Remembering Dylan Schwindt

Posted February 27, 2022

The shock was paralyzing to our Crow Canyon family when our Director of IT, Dylan Micah Schwindt, 42, died on December 3rd, 2021. The last few months have been spent grieving, remembering, and coming to terms with our day-to-day personal and professional lives without the wonderful, unique, and loving human being that was our friend and colleague, Dylan. The wound has felt too raw during this time to send a public message to our extended family and friends. His family, friends, and co-workers have shared many wonderful stories about Dylan on social media, and I’m certain there are many more to come. I’d like to share a little bit of his history with Crow Canyon and my relationship with him as a student and colleague.

Dylan was truly one of the most brilliant, creative, talented, and compassionate people I’ve ever known. His relationship with Crow Canyon began in 1995 as a student at our High School Field School, the summer before his junior year. This is also when I met Dylan, since I was a Crow Canyon Education Intern working with this group of high school students. I know from my conversations with him that this year changed both of our lives forever. This was a close-knit, energetic, unique group of exceptional young people who also shared the heartbreaking loss of a friend that year. As a grieving teenager, Dylan composed a beautiful piano tribute to his new friend, kept in touch with her family, and later watched the tree that was planted on our campus in memoriam grow and dwarf the building it still shades.

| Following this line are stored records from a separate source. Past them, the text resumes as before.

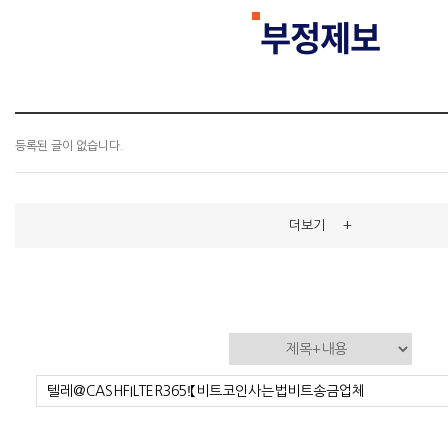
부정제보
등록된 글이 없습니다.
+
더보기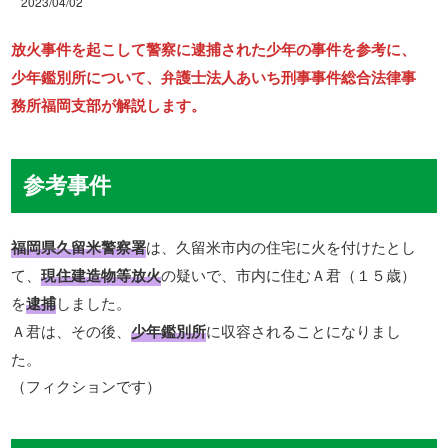
2023/04/02
放火事件を起こして警察に逮捕された少年の事件を参考に、
少年鑑別所について、弁護士法人あいち刑事事件総合法律事
務所福岡支部が解説します。
参考事件
福岡県久留米警察署
は、久留米市内の住宅に火を付けたとし
て、
現住建造物等放火
の疑いで、市内に住むＡ君（１５歳）
を
逮捕
しました。
Ａ君は、その後、
少年鑑別所
に収容されることになりまし
た。
（フィクションです）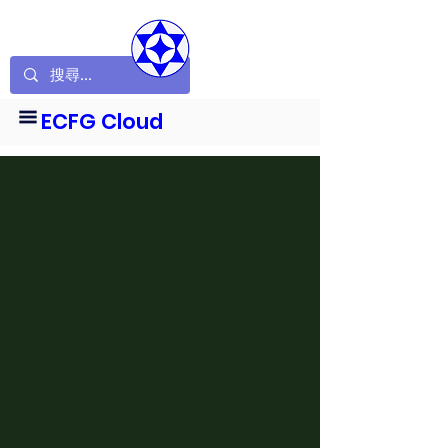
ECFG Cloud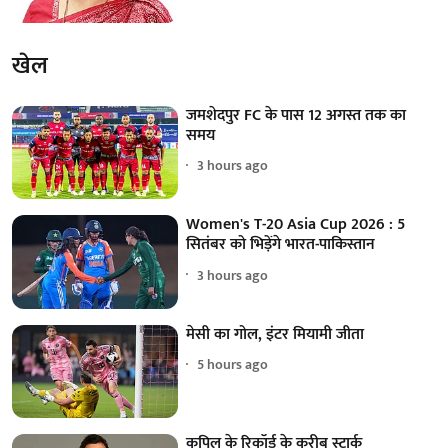
खेल
जमशेदपुर FC के पास 12 अगस्त तक का
समय
3 hours ago
Women's T-20 Asia Cup 2026 : 5
सितंबर को भिड़ेंगे भारत-पाकिस्तान
3 hours ago
मेसी का गोल, इंटर मियामी जीता
5 hours ago
कपिल के रिकॉर्ड के करीब स्टार्क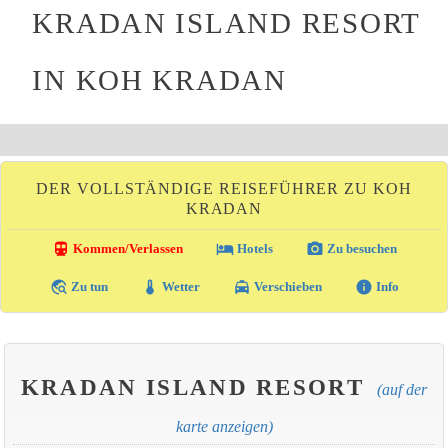
KRADAN ISLAND RESORT
IN KOH KRADAN
DER VOLLSTÄNDIGE REISEFÜHRER ZU KOH
KRADAN
directions_transit
local_hotel
photo_camera
Kommen/Verlassen
Hotels
Zu besuchen
travel_explore
thermostat
local_taxi
info
Zu tun
Wetter
Verschieben
Info
KRADAN ISLAND RESORT
(auf der
karte anzeigen)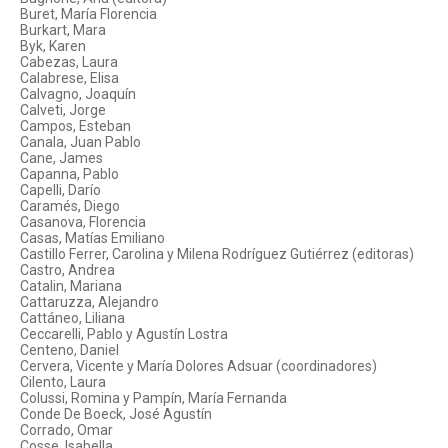
Buret, María Florencia
Burkart, Mara
Byk, Karen
Cabezas, Laura
Calabrese, Elisa
Calvagno, Joaquín
Calveti, Jorge
Campos, Esteban
Canala, Juan Pablo
Cane, James
Capanna, Pablo
Capelli, Darío
Caramés, Diego
Casanova, Florencia
Casas, Matías Emiliano
Castillo Ferrer, Carolina y Milena Rodríguez Gutiérrez (editoras)
Castro, Andrea
Catalin, Mariana
Cattaruzza, Alejandro
Cattáneo, Liliana
Ceccarelli, Pablo y Agustín Lostra
Centeno, Daniel
Cervera, Vicente y María Dolores Adsuar (coordinadores)
Cilento, Laura
Colussi, Romina y Pampín, María Fernanda
Conde De Boeck, José Agustín
Corrado, Omar
Cosse, Isabella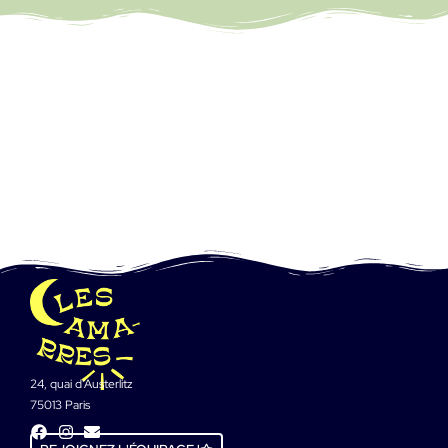
24, quai d’Austerlitz
75013 Paris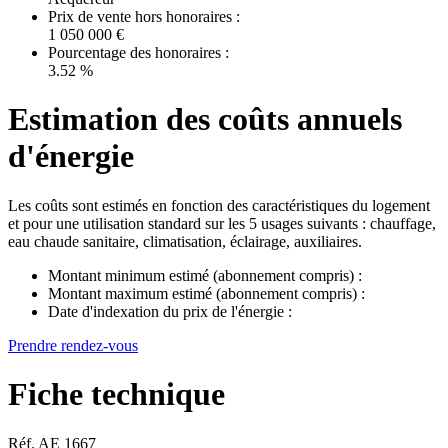
Prix de vente hors honoraires :
1 050 000 €
Pourcentage des honoraires :
3.52 %
Estimation des coûts annuels
d'énergie
Les coûts sont estimés en fonction des caractéristiques du logement
et pour une utilisation standard sur les 5 usages suivants : chauffage,
eau chaude sanitaire, climatisation, éclairage, auxiliaires.
Montant minimum estimé (abonnement compris) :
Montant maximum estimé (abonnement compris) :
Date d'indexation du prix de l'énergie :
Prendre rendez-vous
Fiche technique
Réf. AE 1667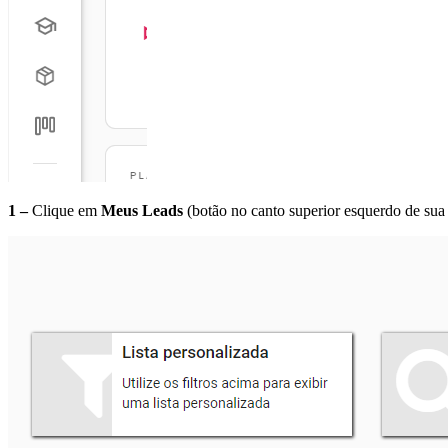
1 –
Clique em
Meus Leads
(botão no canto superior esquerdo de sua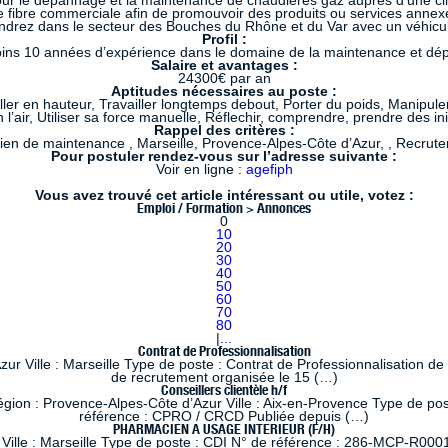
ur le dépannage et la maintenance de chaudières gaz auprès d’une clie
 fibre commerciale afin de promouvoir des produits ou services annexes
endrez dans le secteur des Bouches du Rhône et du Var avec un véhicul
Profil :
moins 10 années d’expérience dans le domaine de la maintenance et dé
Salaire et avantages :
24300€ par an
Aptitudes nécessaires au poste :
iller en hauteur, Travailler longtemps debout, Porter du poids, Manipule
 l’air, Utiliser sa force manuelle, Réflechir, comprendre, prendre des ini
Rappel des critères :
ien de maintenance , Marseille, Provence-Alpes-Côte d’Azur, , Recru
Pour postuler rendez-vous sur l’adresse suivante :
Voir en ligne :
agefiph
Vous avez trouvé cet article intéressant ou utile, votez :
Emploi / Formation > Annonces
0
10
20
30
40
50
60
70
80
|
...
Contrat de Professionnalisation
 Ville : Marseille Type de poste : Contrat de Professionnalisation de
de recrutement organisée le 15 (…)
Conseillers clientèle h/f
 : Provence-Alpes-Côte d’Azur Ville : Aix-en-Provence Type de poste
référence : CPRO / CRCD Publiée depuis (…)
PHARMACIEN A USAGE INTERIEUR (F/H)
lle : Marseille Type de poste : CDI N° de référence : 286-MCP-R0001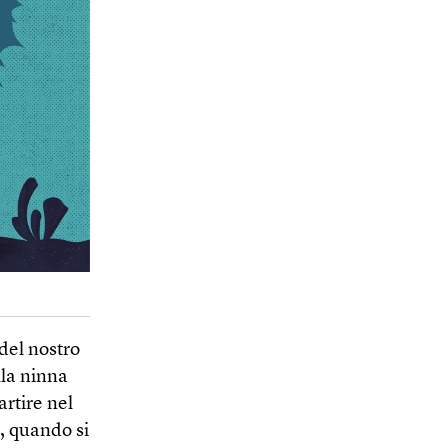
del nostro
lla ninna
artire nel
, quando si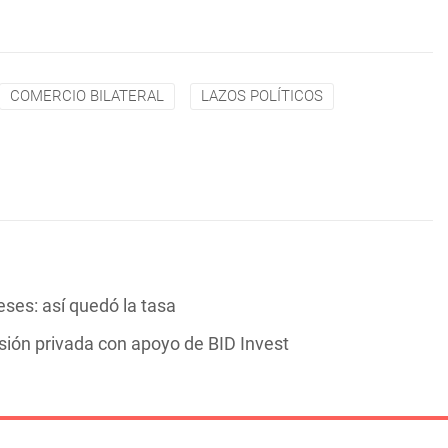
COMERCIO BILATERAL
LAZOS POLÍTICOS
es: así quedó la tasa
sión privada con apoyo de BID Invest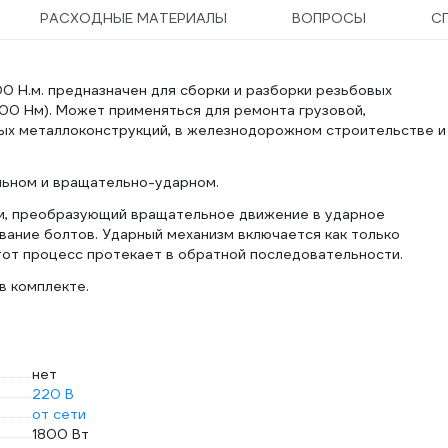
РАСХОДНЫЕ МАТЕРИАЛЫ
ВОПРОСЫ
С
 Н.м. предназначен для сборки и разборки резьбовых
00 Нм). Может применяться для ремонта грузовой,
ных металлоконструкций, в железнодорожном строительстве и
льном и вращательно-ударном.
зм, преобразующий вращательное движение в ударное
вание болтов. Ударный механизм включается как только
тот процесс протекает в обратной последовательности.
в комплекте.
нет
220 В
от сети
1800 Вт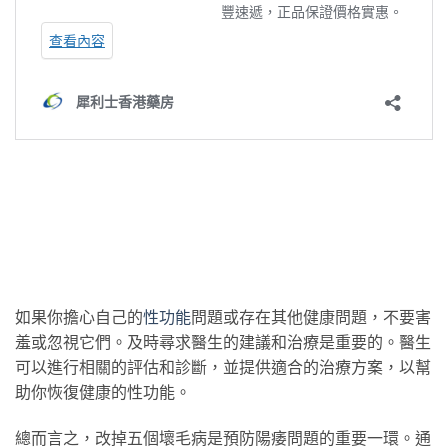
如果你擔心自己的
性功能
問題或存在其他健康問題，不要害
羞或忽視它們。及時尋求醫生的建議和治療是重要的。醫生
可以進行相關的評估和診斷，並提供適合的治療方案，以幫
助你恢復健康的性功能。
總而言之，改掉五個壞毛病是預防陽痿問題的重要一環。通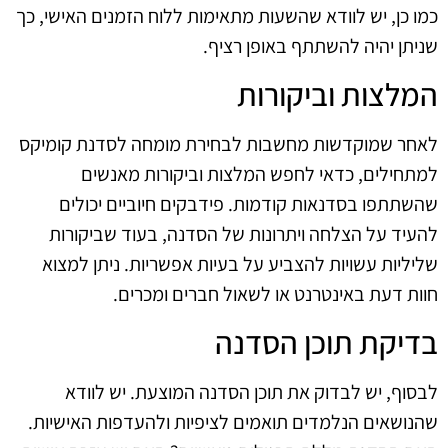
כמו כן, יש לוודא שהשעות מתאימות ללוח הזמנים האישי, כך
שניתן יהיה להשתתף באופן רציף.
המלצות וביקורות
לאחר שמוקדשות מחשבות לבחירת מומחה לסדנת קומיקס
למתחילים, כדאי לחפש המלצות וביקורות מאנשים
שהשתתפו בסדנאות קודמות. פידבקים חיוביים יכולים
להעיד על הצלחה ויתרונות של הסדנה, בעוד שביקורות
שליליות עשויות להצביע על בעיות אפשריות. ניתן למצוא
חוות דעת באינטרנט או לשאול חברים ומכרים.
בדיקת תוכן הסדנה
לבסוף, יש לבדוק את תוכן הסדנה המוצעת. יש לוודא
שהנושאים הנלמדים תואמים לציפיות ולהעדפות האישיות.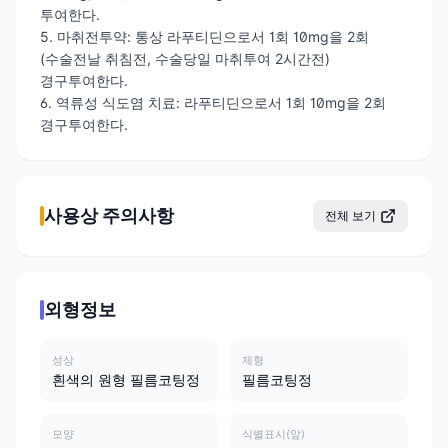
투여한다.
5. 마취전투약: 통상 라푸티딘으로서 1회 10mg을 2회
(수술전날 취침전, 수술당일 마취투여 2시간전)
경구투여한다.
6. 역류성 식도염 치료: 라푸티딘으로서 1회 10mg을 2회
경구투여한다.
사용상 주의사항
전체 보기
외형정보
성상
제형
흰색의 원형 필름코팅정
필름코팅정
모양
식별표시(앞)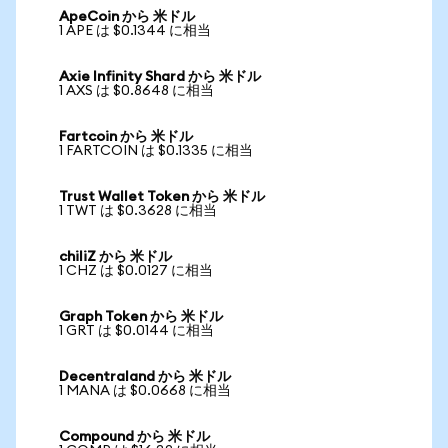
ApeCoin から 米ドル
1 APE は $0.1344 に相当
Axie Infinity Shard から 米ドル
1 AXS は $0.8648 に相当
Fartcoin から 米ドル
1 FARTCOIN は $0.1335 に相当
Trust Wallet Token から 米ドル
1 TWT は $0.3628 に相当
chiliZ から 米ドル
1 CHZ は $0.0127 に相当
Graph Token から 米ドル
1 GRT は $0.0144 に相当
Decentraland から 米ドル
1 MANA は $0.0668 に相当
Compound から 米ドル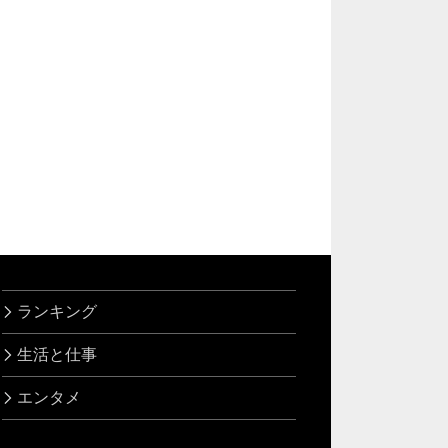
ランキング
生活と仕事
エンタメ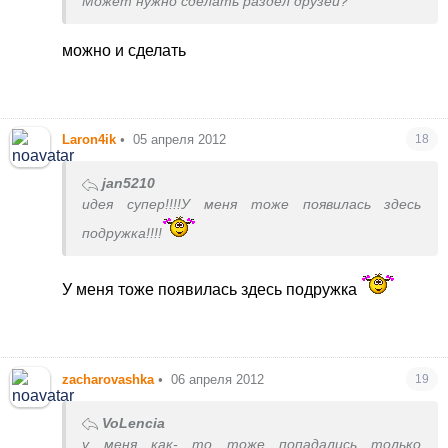
Может нужно сделать раздел друзей?
можно и сделать
Laron4ik
•
05 апреля 2012
18
jan5210
идея супер!!!!У меня тоже появилась здесь
подружка!!!!
У меня тоже появилась здесь подружка
zacharovashka
•
06 апреля 2012
19
VoLencia
у меня как- то тоже попадались только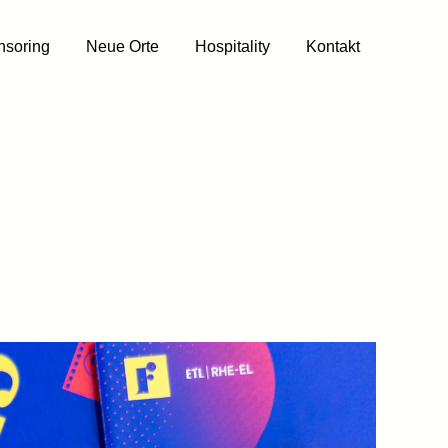
nsoring
Neue Orte
Hospitality
Kontakt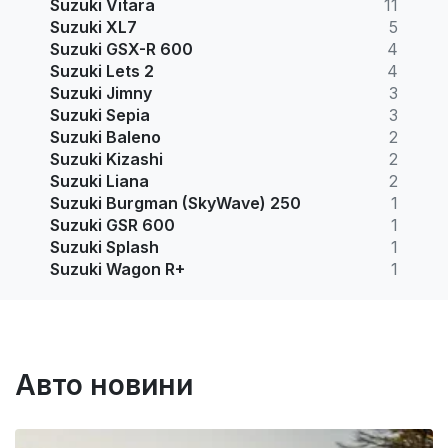
Suzuki Vitara
11
Suzuki XL7
5
Suzuki GSX-R 600
4
Suzuki Lets 2
4
Suzuki Jimny
3
Suzuki Sepia
3
Suzuki Baleno
2
Suzuki Kizashi
2
Suzuki Liana
2
Suzuki Burgman (SkyWave) 250
1
Suzuki GSR 600
1
Suzuki Splash
1
Suzuki Wagon R+
1
Авто новини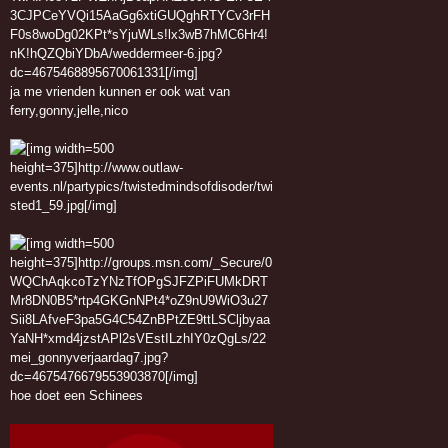
ja me vrienden kunnen er ook wat van
ferry,gonny,jelle,nico
hoe doet een Schinees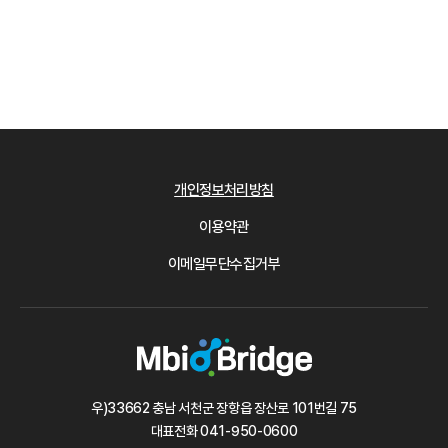
개인정보처리방침
이용약관
이메일무단수집거부
우)33662 충남 서천군 장항읍 장산로 101번길 75
대표전화
041-950-0600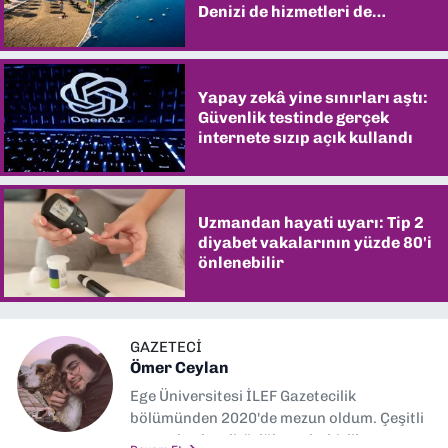
Denizi de hizmetleri de
şaşırtıyor
Yapay zekâ yine sınırları aştı:
Güvenlik testinde gerçek
internete sızıp açık kullandı
Uzmandan hayati uyarı: Tip 2
diyabet vakalarının yüzde 80'i
önlenebilir
GAZETECİ
Ömer Ceylan
Ege Üniversitesi İLEF Gazetecilik
bölümünden 2020'de mezun oldum. Çeşitli
gazetelerde editörlük, muhabirlik yaptım.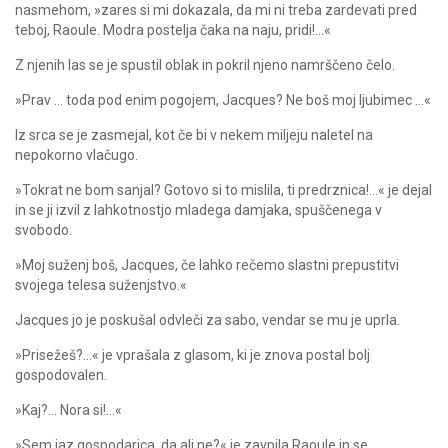
nasmehom, »zares si mi dokazala, da mi ni treba zardevati pred
teboj, Raoule. Modra postelja čaka na naju, pridi!…«
Z njenih las se je spustil oblak in pokril njeno namrščeno čelo.
»Prav … toda pod enim pogojem, Jacques? Ne boš moj ljubimec …«
Iz srca se je zasmejal, kot če bi v nekem miljeju naletel na
nepokorno vlačugo.
»Tokrat ne bom sanjal? Gotovo si to mislila, ti predrznica!…« je dejal
in se ji izvil z lahkotnostjo mladega damjaka, spuščenega v
svobodo.
»Moj suženj boš, Jacques, če lahko rečemo slastni prepustitvi
svojega telesa suženjstvo.«
Jacques jo je poskušal odvleči za sabo, vendar se mu je uprla.
»Prisežeš?…« je vprašala z glasom, ki je znova postal bolj
gospodovalen.
»Kaj?… Nora si!…«
»Sem jaz gospodarica, da ali ne?« je zavpila Raoule in se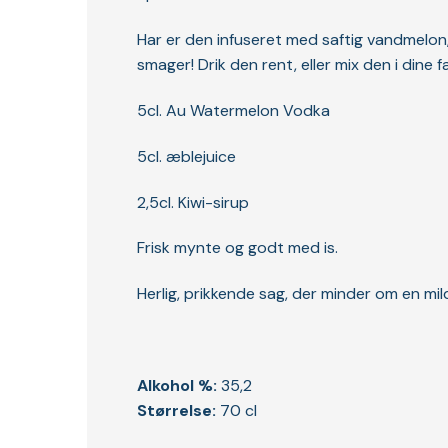
Har er den infuseret med saftig vandmelon,
smager! Drik den rent, eller mix den i dine
5cl. Au Watermelon Vodka
5cl. æblejuice
2,5cl. Kiwi-sirup
Frisk mynte og godt med is.
Herlig, prikkende sag, der minder om en mil
Alkohol %:
35,2
Størrelse:
70 cl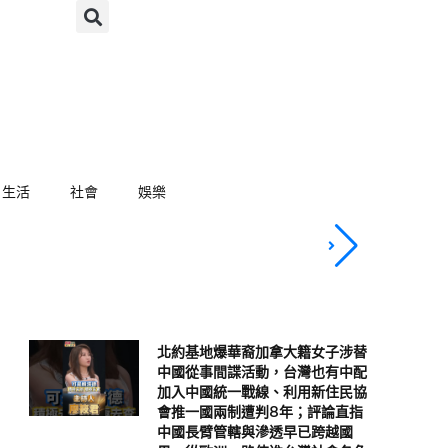
生活
社會
娛樂
林佳龍：熊本震
北約基地爆華裔加拿大籍女子涉替
中國從事間諜活動，台灣也有中配
加入中國統一戰線、利用新住民協
會推一國兩制遭判8年；評論直指
中國長臂管轄與滲透早已跨越國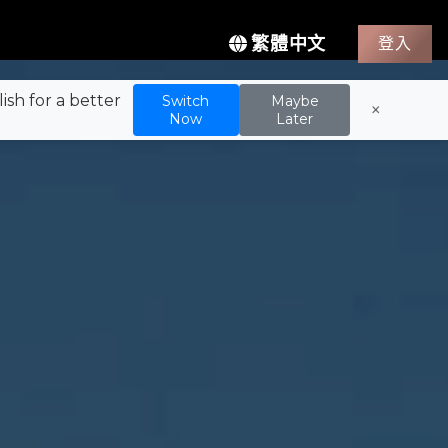
繁體中文
登入
sh for a better
Switch
Maybe
×
Now
Later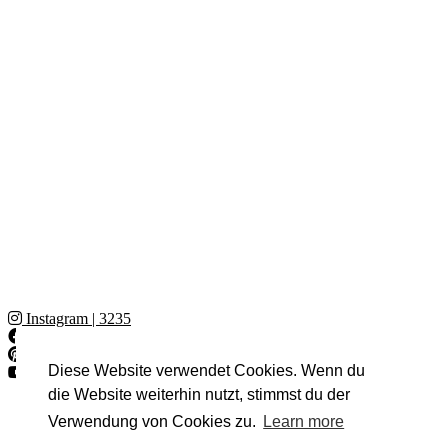
Instagram
| 3235
Facebook
| 3367
Pinterest
| 1700
Diese Website verwendet Cookies. Wenn du
YouTube
| 12780
© 2026
new Mamas World
die Website weiterhin nutzt, stimmst du der
Verwendung von Cookies zu.
Learn more
Datenschutz
Impressum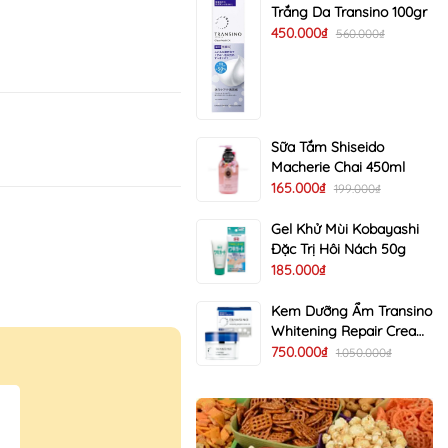
Trắng Da Transino 100gr
450.000₫
560.000₫
Sữa Tắm Shiseido
Macherie Chai 450ml
165.000₫
199.000₫
Gel Khử Mùi Kobayashi
Đặc Trị Hôi Nách 50g
185.000₫
Kem Dưỡng Ẩm Transino
Whitening Repair Cream
EX Trị Nám Trắng Da 35g
750.000₫
1.050.000₫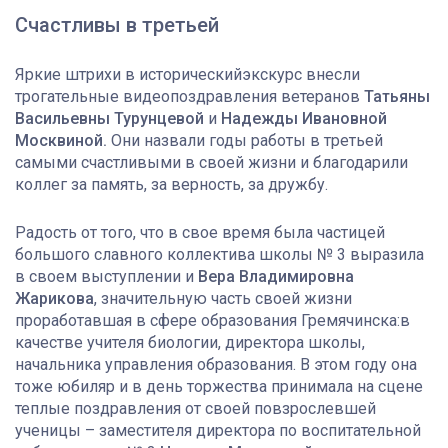
Счастливы в третьей
Яркие штрихи в историческийэкскурс внесли
трогательные видеопоздравления ветеранов
Татьяны
Васильевны Турунцевой
и
Надежды Ивановной
Москвиной.
Они назвали годы работы в третьей
самыми счастливыми в своей жизни и благодарили
коллег за память, за верность, за дружбу.
Радость от того, что в свое время была частицей
большого славного коллектива школы № 3 выразила
в своем выступлении и
Вера Владимировна
Жарикова
, значительную часть своей жизни
проработавшая в сфере образования Гремячинска:в
качестве учителя биологии, директора школы,
начальника управления образования. В этом году она
тоже юбиляр и в день торжества принимала на сцене
теплые поздравления от своей повзрослевшей
ученицы – заместителя директора по воспитательной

Right after field school was completed, Dylan volunteered at Crow Canyon during and after his final year of high school, and the next year he was awarded an internship with us in Environmental Archaeology. Still a teenager, he contributed so significantly to the work of Crow Canyon’s archaeologists as a volunteer and intern that he is a named co-author in many prestigious publications with scholars who were at the height of their careers. From his work as an intern, he developed a science experiment drawing on the environmental landscape of this area which placed 8th in the 1997 nationwide Westinghouse Science Talent competition. This impressive award included a full scholarship to NYU and allowed Dylan to conduct annual research projects around the world.

After completing his higher education, Dylan returned to his home landscape and to Crow Canyon in 2008 to work as a database technician. He steadily and deliberately grew his skills and areas of responsibility, receiving many promotions until he became our Director of Information Technology in 2017. I returned to Crow Canyon the following year, thrilled to work with Dylan in his position of leadership over one of our most critical functions.

Dylan was proud and excited to be the leader of IT at Crow Canyon, although the title doesn’t begin to capture his role. He wrote scientific proposals, won prestigious grants for projects, collaborated with other scientists, and published important research. He innovated artificial intelligence technologies for use in pottery analysis. He launched us into virtual reality. He worked with a team to develop our new Crow Canyon LiDAR project to locate and map sites using this sophisticated technology. He upgraded our accounting systems and helped me with our financial turnaround. He was infinitely trustworthy.

Dylan loved to discuss the concept of leadership – what makes a great leader, and how does a leader reach people and bring them together when people are so different. He was relentlessly curious about humans, and occasionally confounded by our reluctance to learn to use emergent technologies. Yet he was always cheerfully determined to help us learn to help ourselves in the world of tech. When we faltered, he made it fun, such as repurposing our campus security cameras to observe the marmots in their natural habitat and texting me to check it out every time he noticed interesting marmot behavior.

When Dylan would pop his head into my office to chat, I would see the adult leader he had become, and the funny, impossibly brilliant teenager I remembered. His warmth, love, and kindness will always permeate Crow Canyon’s campus, and remind me why I believe in this place, and why I believe people can make a difference in the world.

I miss you, Dylan.

With love,

Liz

Contributions can be made to the newly established Dylan Schwindt

Memorial Fund at Crow Canyon Archaeological Center, 23390 Road K, Cortez, CO 81321, www.crowcanyon.org. Please make out checks to Crow Canyon Archaeological Center with “Dylan Schwindt Memorial Fund” in the note.

The use of this fund will be decided in collaboration with Dylan’s family to further projects that Dylan initiated and was passionate about.